My hands shake when I reach for it. The journal is heavy, heavier than it should be. The leather is warm under my fingers, almost alive. There’s a faint smell coming from it —old paper, ink, the scent of my grandmother’s kitchen.

“She knew,” I whisper. “She knew they’d come for me.”

“She knew a lot of things.” Vera’s expression is sad, tired. The look of someone who’s seen too much and survived, anyway. “This was important to her. She made me swear I’d get it to you.” She pauses. “I haven’t read it. Wasn’t my place. But whatever’s in there... She wanted you to have it.”

“Vera.” I look up and meet her tired eyes. “What am I walking into?”

She goes quiet again, gathering her thoughts, maybe. “I don’t know. But I know it’s bigger than just serving time in the houses. Bigger than inherited debts or angel contracts.” She pauses. “Meredith made those deals for a reason. She was investigating them from the inside.”

“Do you think...do you think they killed her for it?”

“Maybe.” Vera doesn’t sugarcoat it. “Or maybe they need a sin eater alive and beholden to them for something. Why else send seven letters at once? Why coordinate a simultaneous summons from all seven houses?”
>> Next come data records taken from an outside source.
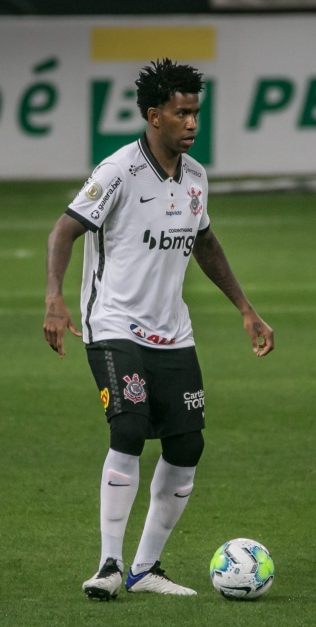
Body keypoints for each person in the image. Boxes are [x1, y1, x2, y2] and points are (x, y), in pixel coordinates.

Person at [43, 58, 274, 601]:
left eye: (196, 112)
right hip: (113, 325)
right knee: (127, 430)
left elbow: (205, 244)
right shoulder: (118, 170)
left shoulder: (195, 178)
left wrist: (246, 308)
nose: (193, 123)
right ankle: (107, 564)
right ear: (154, 116)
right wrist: (54, 299)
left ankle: (145, 570)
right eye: (182, 113)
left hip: (173, 332)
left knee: (187, 443)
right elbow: (63, 231)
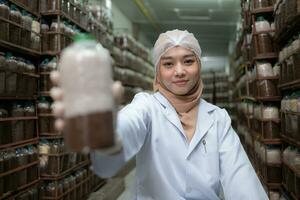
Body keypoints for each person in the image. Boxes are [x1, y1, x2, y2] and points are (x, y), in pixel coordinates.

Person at [51, 29, 268, 200]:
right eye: (168, 63)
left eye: (188, 61)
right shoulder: (146, 106)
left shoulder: (218, 118)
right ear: (158, 70)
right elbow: (121, 139)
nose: (179, 71)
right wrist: (109, 136)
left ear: (199, 65)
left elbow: (241, 181)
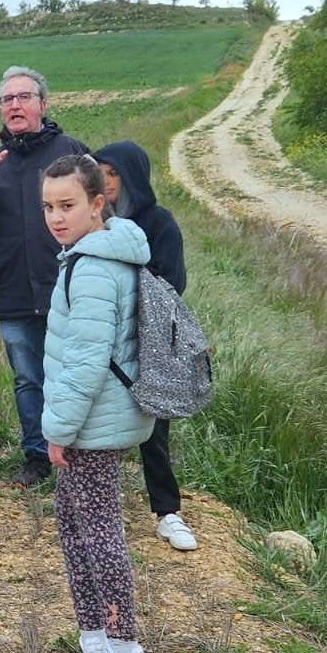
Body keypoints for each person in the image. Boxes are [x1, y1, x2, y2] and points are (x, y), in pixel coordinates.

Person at [40, 154, 156, 653]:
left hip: (92, 422)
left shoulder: (91, 268)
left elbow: (85, 362)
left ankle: (125, 651)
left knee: (99, 531)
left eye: (68, 205)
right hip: (98, 418)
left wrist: (59, 429)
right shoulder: (94, 255)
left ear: (96, 203)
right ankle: (96, 637)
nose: (56, 217)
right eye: (48, 206)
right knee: (75, 523)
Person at [0, 66, 89, 488]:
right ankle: (36, 456)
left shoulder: (71, 152)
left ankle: (80, 457)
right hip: (13, 289)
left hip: (68, 288)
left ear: (43, 104)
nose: (14, 105)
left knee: (71, 375)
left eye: (23, 97)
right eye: (7, 100)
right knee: (28, 378)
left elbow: (100, 212)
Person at [95, 140, 197, 552]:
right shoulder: (93, 223)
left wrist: (125, 291)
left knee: (154, 427)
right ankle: (97, 511)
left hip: (150, 341)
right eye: (100, 170)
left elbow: (172, 283)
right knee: (99, 425)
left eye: (114, 172)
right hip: (104, 339)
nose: (105, 179)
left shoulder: (159, 223)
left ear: (132, 175)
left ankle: (167, 511)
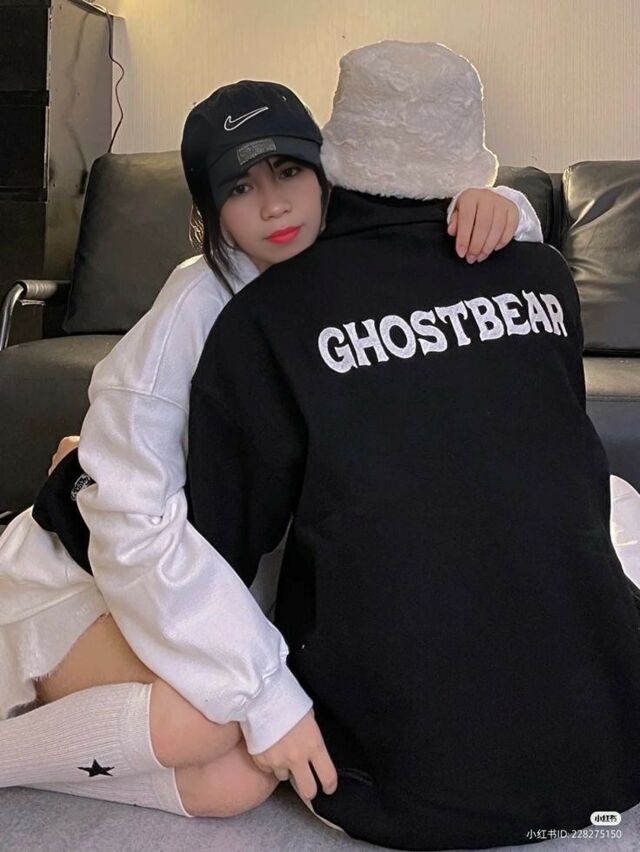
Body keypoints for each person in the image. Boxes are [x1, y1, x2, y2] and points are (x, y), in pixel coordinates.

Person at [0, 76, 540, 818]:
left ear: (325, 173)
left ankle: (72, 734)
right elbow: (127, 518)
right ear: (209, 210)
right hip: (95, 577)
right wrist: (261, 690)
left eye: (288, 172)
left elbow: (462, 253)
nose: (275, 206)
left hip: (213, 578)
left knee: (238, 783)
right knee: (220, 715)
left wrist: (504, 207)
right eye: (240, 187)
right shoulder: (196, 306)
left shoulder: (346, 254)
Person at [185, 42, 640, 849]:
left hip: (405, 778)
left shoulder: (267, 315)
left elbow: (218, 545)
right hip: (612, 745)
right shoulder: (545, 276)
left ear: (334, 151)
She’s right. The letters are a summons, not a death sentence. They want me alive. They want me in the Houses.

The question is: why?

“One more thing,” Vera says. She’s looking at me with an expression I can’t quite read. Concern, maybe? Or pity. “Be careful who you trust in the houses. The angels play games. They lie. They manipulate. And they’ve had thousands of years to perfect it.”

“I know.”

“No, you don’t.” Her voice is sharp now. “You know how to break contracts. You know how to survive purges. But you don’t know what it’s like to live with them. To be in their world, under their power, for months at a time. It changes you, Raven. Even the strongest sin eaters come back different. If they come back at all.”

The warning settles cold in my chest.

“I don’t have a choice,” I admit. “If I don’t go, they’ll go after Luna.”